I have a waveform, for which most people will measure either a peak amplitude or a slope. I have included the area under the curve and several other measures involving the same original waveform. I now have 10 measures on such waveforms (and I have measured these waveforms in 500 patients). Is it legitimate to put all these measures side by side in one big principal component analysis (PCA) to distil a smaller set of principal components. My worry is about the fact that some of the measures are inherently interdependent (for example, peak amplitude will be inherently correlated with area under the curve), so I was afraid it might fail to meet some of the assumptions behind PCA, such as independence of measures. Is there another analysis method I should use instead of PCA? Independent Component Analysis? Another multi-dimensional scaling method? Cluster analysis? Thanks very much!

A bit more detail: In my case, I have made 9 raw measures, x1 .. x9, in each patient. I already know that x2 and x4 are highly correlated, but their difference has important prognostic implications. On one hand, I am afraid PCA would fail to note this difference (because x2 and x4 are so correlated), so I would like to include x2-x4 as a 10th measure. However, I am bothered by the fact that I am thus introducing trivial correlation, which will inflate the importance of x2 and x4 and any noise in them. Thanks again.

Best Answer

@gung is right. You want the variables to be correlated. The idea of PCA is to reduce the dimension of the input variables. You have 10; if the first 2 PC's take up most of the variation, you can reduce your input variables to 2. But this is only possible when the variables are correlated.
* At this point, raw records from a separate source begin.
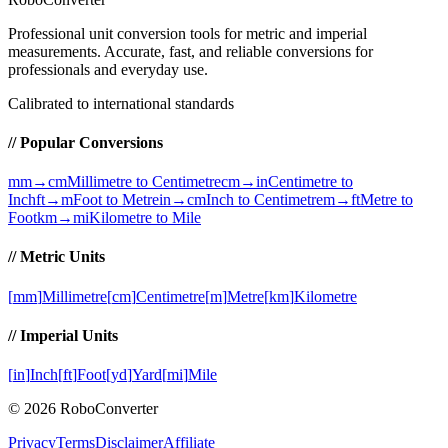
Professional unit conversion tools for metric and imperial
measurements
. Accurate, fast, and reliable conversions for
professionals and everyday use.
Calibrated to international standards
// Popular Conversions
mm→cm
Millimetre to Centimetre
cm→in
Centimetre to
Inch
ft→m
Foot to Metre
in→cm
Inch to Centimetre
m→ft
Metre to
Foot
km→mi
Kilometre to Mile
// Metric Units
[
mm
]
Millimetre
[
cm
]
Centimetre
[
m
]
Metre
[
km
]
Kilometre
// Imperial Units
[
in
]
Inch
[
ft
]
Foot
[
yd
]
Yard
[
mi
]
Mile
©
2026
RoboConverter
Privacy
Terms
Disclaimer
Affiliate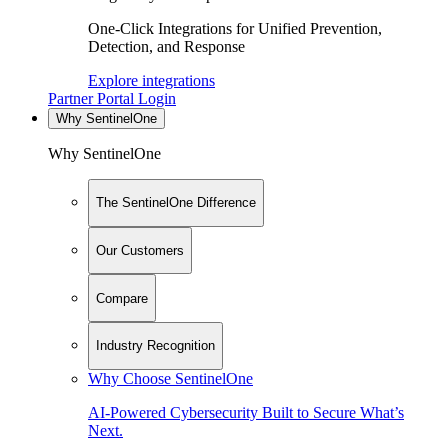
One-Click Integrations for Unified Prevention,
Detection, and Response
Explore integrations
Partner Portal Login
Why SentinelOne
Why SentinelOne
The SentinelOne Difference
Our Customers
Compare
Industry Recognition
Why Choose SentinelOne
AI-Powered Cybersecurity Built to Secure What’s
Next.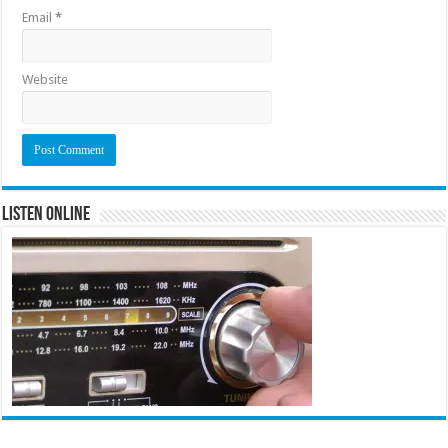
Email
*
Website
Listen Online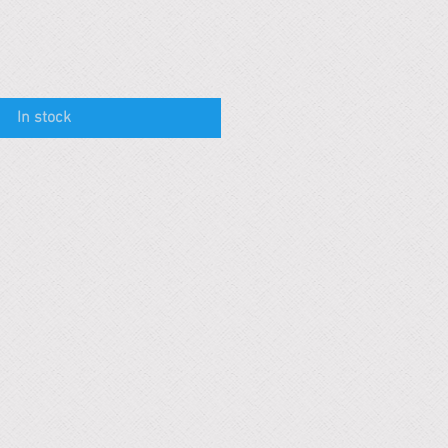
In stock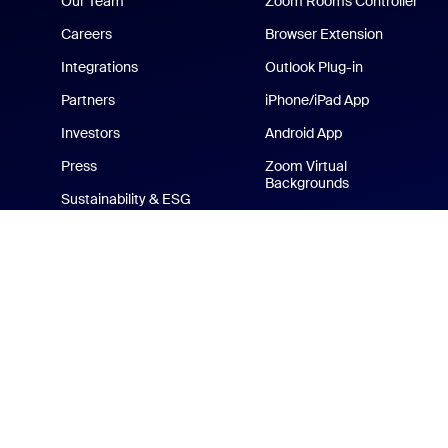
Our Team
Zoom Rooms Controller
Careers
Browser Extension
Integrations
Outlook Plug-in
Partners
iPhone/iPad App
Investors
Android App
Press
Zoom Virtual
Backgrounds
Sustainability & ESG
Zoom Cares
Media Kit
How-to Videos
Developer Platform
Zoom Merchandise Store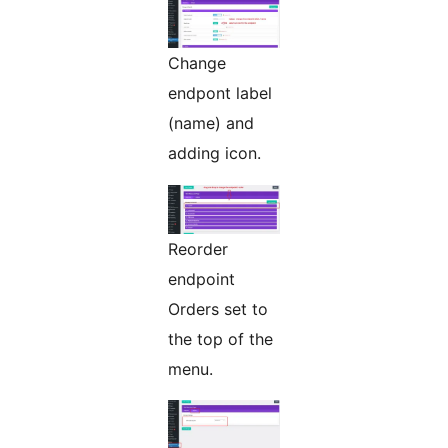
Change
endpont label
(name) and
adding icon.
Reorder
endpoint
Orders set to
the top of the
menu.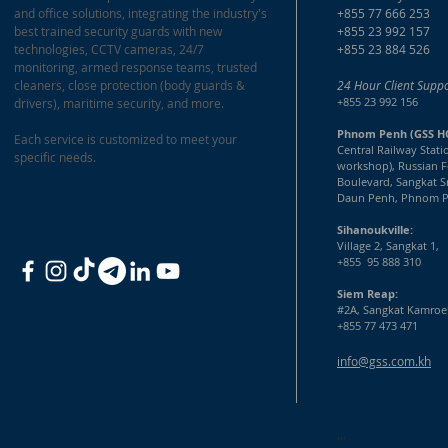
and office solutions, integrating the industry's
+855 77 666 253
best trained security guards with new
+855 23 992 157
technologies, CCTV cameras, 24/7
+855 23 884 526
monitoring, armed response teams, trusted
cleaners, close protection (body guards &
24 Hour Client Suppo
+855 23 992 156
drivers), maritime security, and more.
Phnom Penh (GSS H
Each service is customized to meet your
Central Railway Stati
specific needs.
workshop), Russian F
Boulevard, Sangkat S
Daun Penh, Phnom P
Sihanoukville:
Village 2, Sangkat 1,
+855 95 888 310
Siem Reap:
#2A, Sangkat Kamroe
+855 77 473 471
info@gss.com.kh
,,,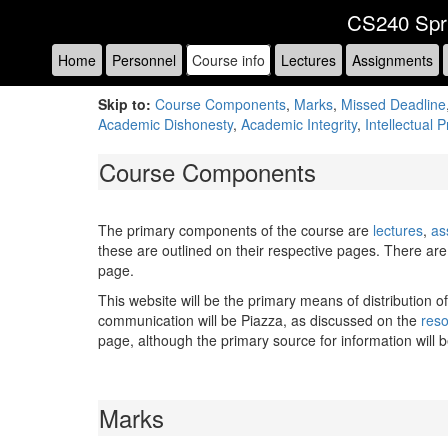
CS240 Spr
Home
Personnel
Course info
Lectures
Assignments
Skip to:
Course Components
,
Marks
,
Missed Deadline
Academic Dishonesty
,
Academic Integrity
,
Intellectual 
Course Components
The primary components of the course are
lectures
,
as
these are outlined on their respective pages. There are 
page.
This website will be the primary means of distribution o
communication will be Piazza, as discussed on the
res
page, although the primary source for information will 
Marks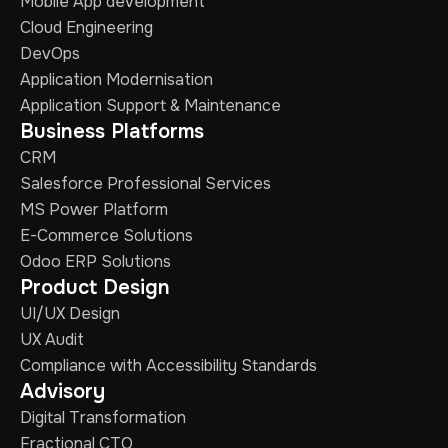
Mobile App development
Cloud Engineering
DevOps
Application Modernisation
Application Support & Maintenance
Business Platforms
CRM
Salesforce Professional Services
MS Power Platform
E-Commerce Solutions
Odoo ERP Solutions
Product Design
UI/UX Design
UX Audit
Compliance with Accessibility Standards
Advisory
Digital Transformation
Fractional CTO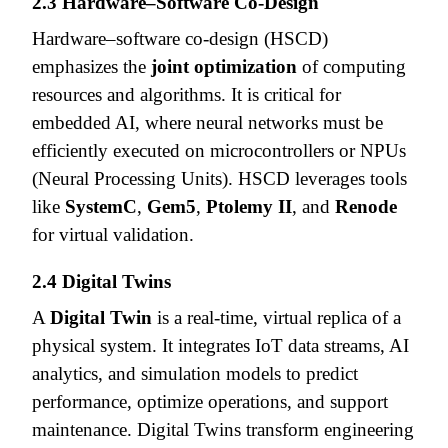
2.3 Hardware–Software Co-Design
Hardware–software co-design (HSCD)
emphasizes the
joint optimization
of computing
resources and algorithms. It is critical for
embedded AI, where neural networks must be
efficiently executed on microcontrollers or NPUs
(Neural Processing Units). HSCD leverages tools
like
SystemC
,
Gem5
,
Ptolemy II
, and
Renode
for virtual validation.
2.4 Digital Twins
A
Digital Twin
is a real-time, virtual replica of a
physical system. It integrates IoT data streams, AI
analytics, and simulation models to predict
performance, optimize operations, and support
maintenance. Digital Twins transform engineering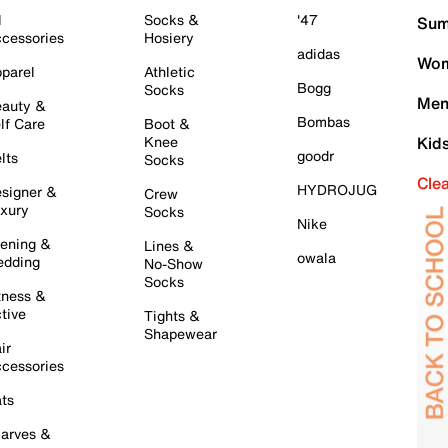
l
Socks &
'47
Sum
cessories
Hosiery
adidas
Wom
parel
Athletic
Bogg
Socks
Men
auty &
Bombas
lf Care
Boot &
Knee
Kid
goodr
lts
Socks
Cle
HYDROJUG
signer &
Crew
xury
Socks
Nike
ening &
Lines &
owala
dding
No-Show
Socks
tness &
tive
Tights &
Shapewear
ir
cessories
ts
arves &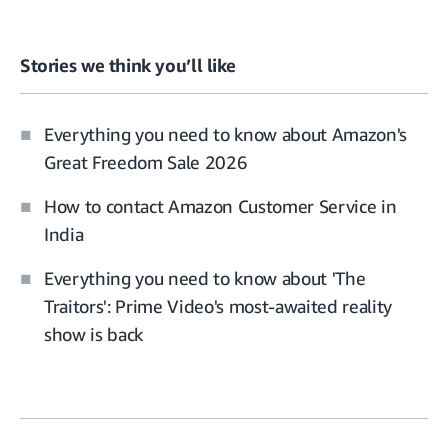
Stories we think you’ll like
Everything you need to know about Amazon's
Great Freedom Sale 2026
How to contact Amazon Customer Service in
India
Everything you need to know about 'The
Traitors': Prime Video's most-awaited reality
show is back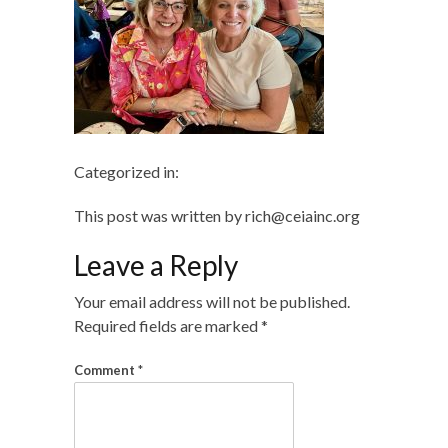
Categorized in:
This post was written by rich@ceiainc.org
Leave a Reply
Your email address will not be published.
Required fields are marked
*
Comment
*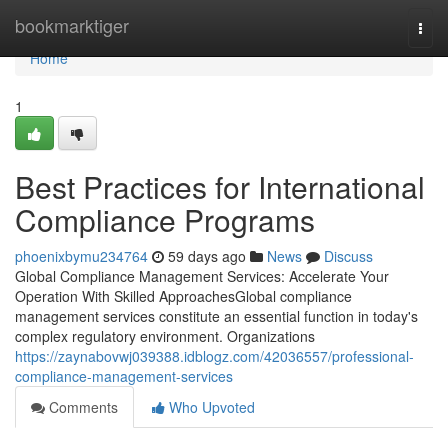
Home
bookmarktiger
Togg
navi
Home
1
Best Practices for International
Compliance Programs
phoenixbymu234764
59 days ago
News
Discuss
Global Compliance Management Services: Accelerate Your
Operation With Skilled ApproachesGlobal compliance
management services constitute an essential function in today's
complex regulatory environment. Organizations
https://zaynabovwj039388.idblogz.com/42036557/professional-
compliance-management-services
Comments
Who Upvoted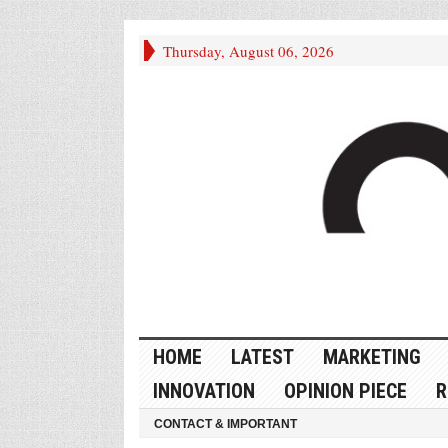
Thursday, August 06, 2026
HOME
LATEST
MARKETING
INNOVATION
OPINION PIECE
R
CONTACT & IMPORTANT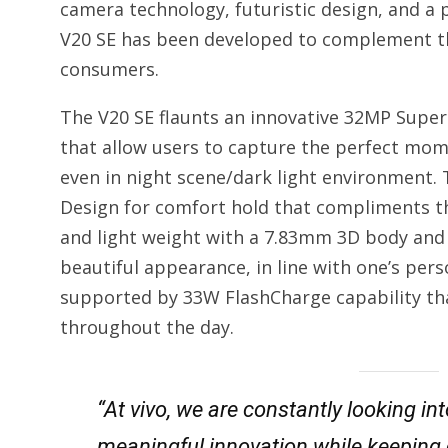
camera technology, futuristic design, and a
V20 SE has been developed to complement the
consumers.
The V20 SE flaunts an innovative 32MP Super
that allow users to capture the perfect mome
even in night scene/dark light environment.
Design for comfort hold that compliments the 
and light weight with a 7.83mm 3D body and 
beautiful appearance, in line with one’s per
supported by 33W FlashCharge capability tha
throughout the day.
“At vivo, we are constantly looking i
meaningful innovation while keeping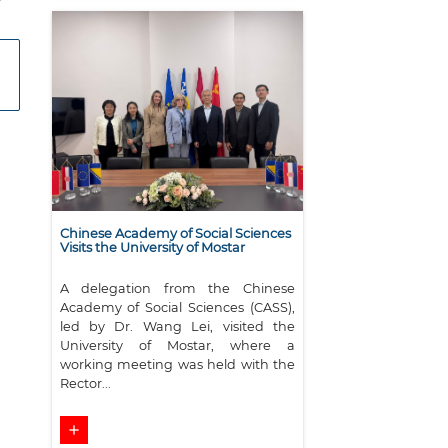
Chinese Academy of Social Sciences
Visits the University of Mostar
A delegation from the Chinese
Academy of Social Sciences (CASS),
led by Dr. Wang Lei, visited the
University of Mostar, where a
working meeting was held with the
Rector...
add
And that being the case, why not throw the original waveform into the PCA? I assume that you have values for your waveform. Then see if the PCA pulls out some features of interest - such as amplitude or slope - rather than compute them directly.

A good reference is Ramsay's Functional Data Analysis with R and Matlab

With 500 patients, you are well positioned to look at your waveforms through that sort of analysis.

The other methods that you mention could be helpful - also growth curve analysis - but I would need to know what your research question is to advise further.